Quelque 300 manifestants ont manifesté samedi à Madrid devant le siège de la Cour suprême, pour contester le fonctionnement de la justice en Espagne et exiger en particulier la libération des indépendantistes catalans en détention provisoire depuis plus d'un an.

"Il n'y a pas de justice" était le principal slogan de la manifestation qui se revendiquait "républicaine", convoquée par une centaine d'organisations de différentes régions avec le soutien des partis indépendantistes catalans.
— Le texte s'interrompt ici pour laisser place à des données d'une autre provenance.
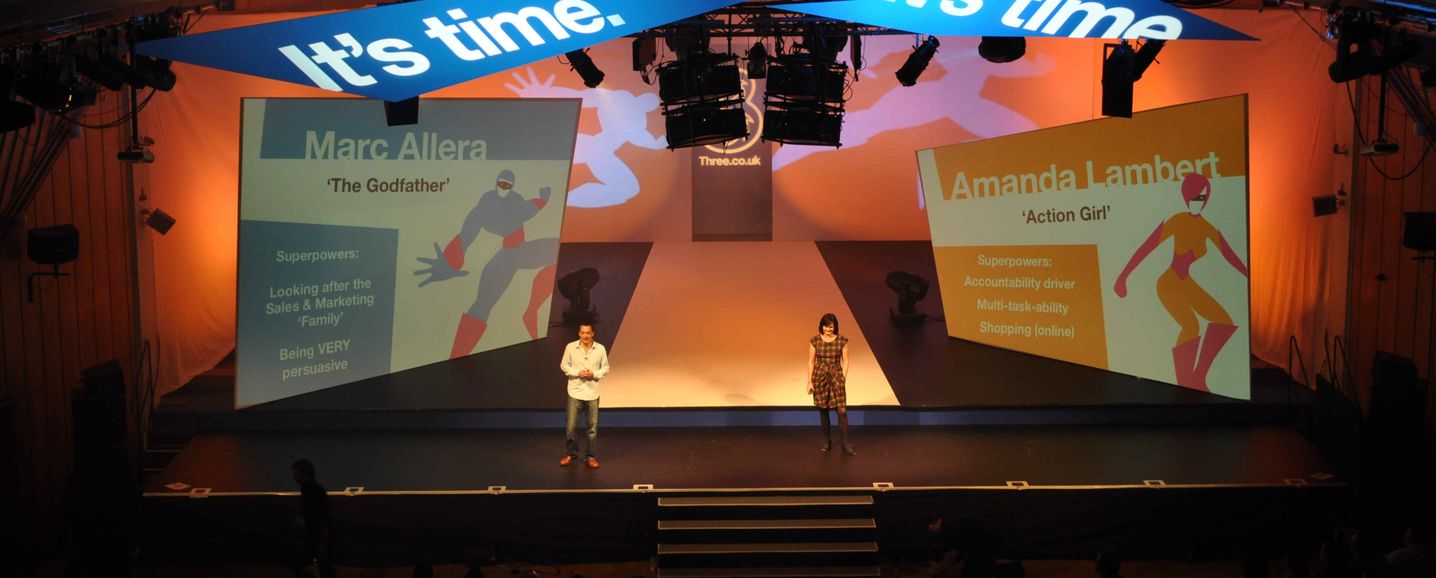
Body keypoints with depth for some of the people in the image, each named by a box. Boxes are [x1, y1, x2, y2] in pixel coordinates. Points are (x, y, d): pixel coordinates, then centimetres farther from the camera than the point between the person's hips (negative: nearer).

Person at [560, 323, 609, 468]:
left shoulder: (600, 349, -2)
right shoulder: (570, 347, -4)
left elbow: (605, 368, 5)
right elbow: (564, 365, 3)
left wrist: (594, 374, -13)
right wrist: (578, 373, -12)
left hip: (592, 392, 1)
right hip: (575, 391, -1)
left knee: (593, 426, 5)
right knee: (572, 425, 1)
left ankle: (590, 456, 16)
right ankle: (570, 453, 19)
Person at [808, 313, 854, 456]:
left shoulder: (842, 340, -4)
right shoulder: (815, 341, -3)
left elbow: (845, 361, 1)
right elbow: (811, 362, 1)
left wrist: (843, 379, -4)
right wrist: (810, 382, -1)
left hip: (836, 377, -1)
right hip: (820, 377, 1)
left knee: (842, 411, -7)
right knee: (823, 411, 9)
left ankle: (845, 444, -1)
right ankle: (827, 441, 23)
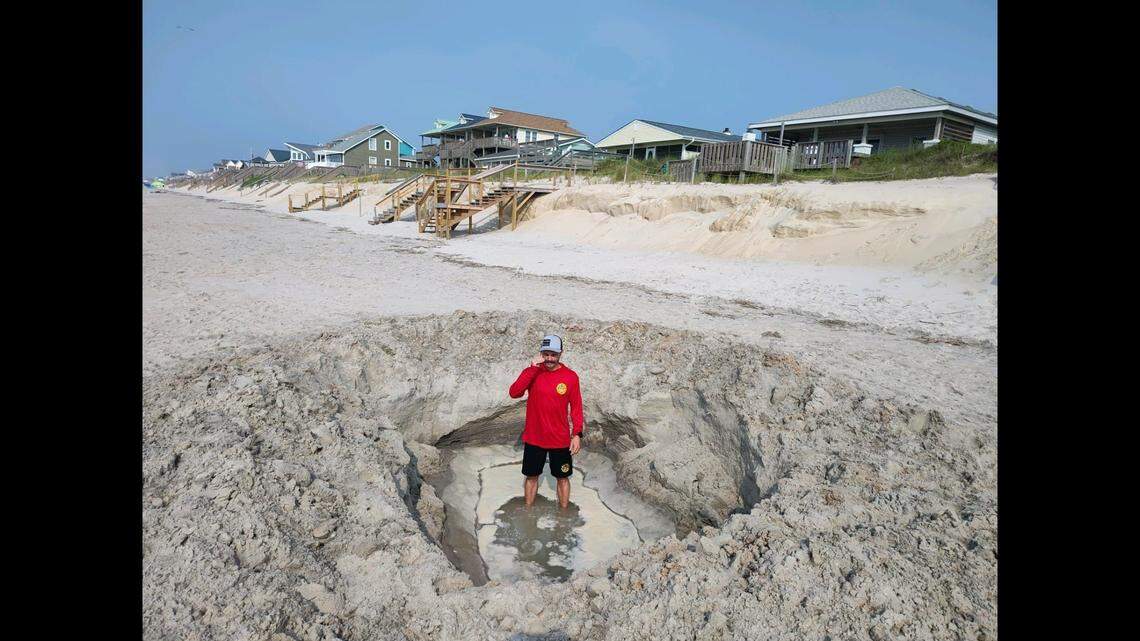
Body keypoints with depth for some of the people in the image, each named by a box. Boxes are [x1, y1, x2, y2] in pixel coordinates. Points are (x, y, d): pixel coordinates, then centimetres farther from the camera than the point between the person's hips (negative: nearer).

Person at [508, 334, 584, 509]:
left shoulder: (570, 376, -8)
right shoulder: (532, 372, -6)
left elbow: (576, 407, -3)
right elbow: (514, 393, -21)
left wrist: (577, 434, -9)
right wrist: (532, 369, -26)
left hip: (560, 440, -1)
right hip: (534, 437, 1)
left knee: (563, 478, 11)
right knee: (531, 476, 15)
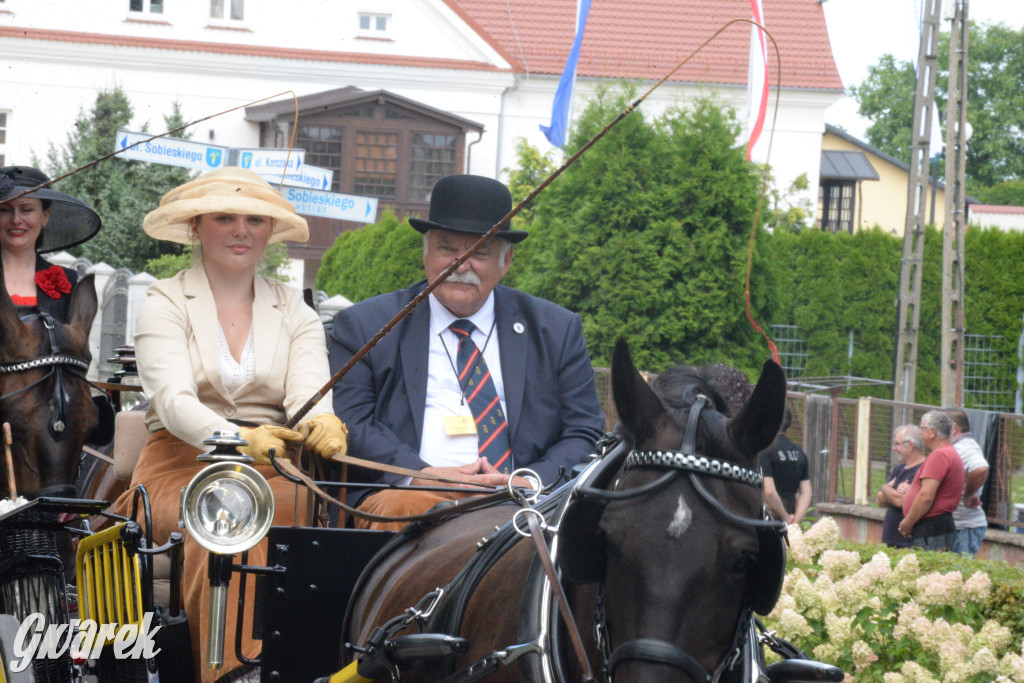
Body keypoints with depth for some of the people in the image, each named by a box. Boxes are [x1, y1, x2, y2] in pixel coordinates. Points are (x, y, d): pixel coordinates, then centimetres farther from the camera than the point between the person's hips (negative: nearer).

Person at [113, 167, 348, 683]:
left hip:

A la tribune, les intervenants ont notamment dénoncé les peines de prison prononcées à l'encontre des rappeurs Pablo Hasel ou Valtonyc pour des paroles considérées comme faisant l'apologie du terrorisme.

"Une caste judiciaire poursuit les twittos, les chanteurs, les militants qui osent s'exprimer contre le régime (...) alors qu'elle statue toujours en faveur de la banque", a lancé Lucia Nistal, représentante d'une plateforme organisant dans les universités des consultations "monarchie ou république?".

Les manifestants reprochaient notamment à la Cour suprême d'être revenue en novembre sur l'une de ses décisions qui aurait dû obliger les banques, et non plus leurs clients, à payer un impôt versé à la signature d'un crédit immobilier. Le gouvernement socialiste de Pedro Sanchez avait réagi en adoptant un décret obligeant, à l'avenir, les banques à s'acquitter de cet impôt.

Les manifestants ont scandé "liberté pour les prisonniers politiques" sous les fenêtres de la Cour qui jugera en 2019 les dirigeants indépendantistes catalans ayant organisé, en octobre 2017, un référendum d'autodétermination illégal puis vainement proclamé une "république catalane" indépendante.

Le parquet a requis de sept à vingt-cinq ans de prison contre douze d'entre eux, confirmant l'accusation très controversée de "rébellion", qui suppose qu'il y ait eu "soulèvement violent".

Parmi les Catalans mobilisés, Isabel Izquierdo, prothésiste dentaire de 57 ans, a déclaré à l'AFP: "En France, avec le mouvement des +gilets jaunes+, il y a eu certaines violences de rue et il ne s'est rien passé, tandis qu'en Catalogne, le mouvement indépendantiste a été pacifique mais ils nous traitent de violents, de putschistes et de terroristes".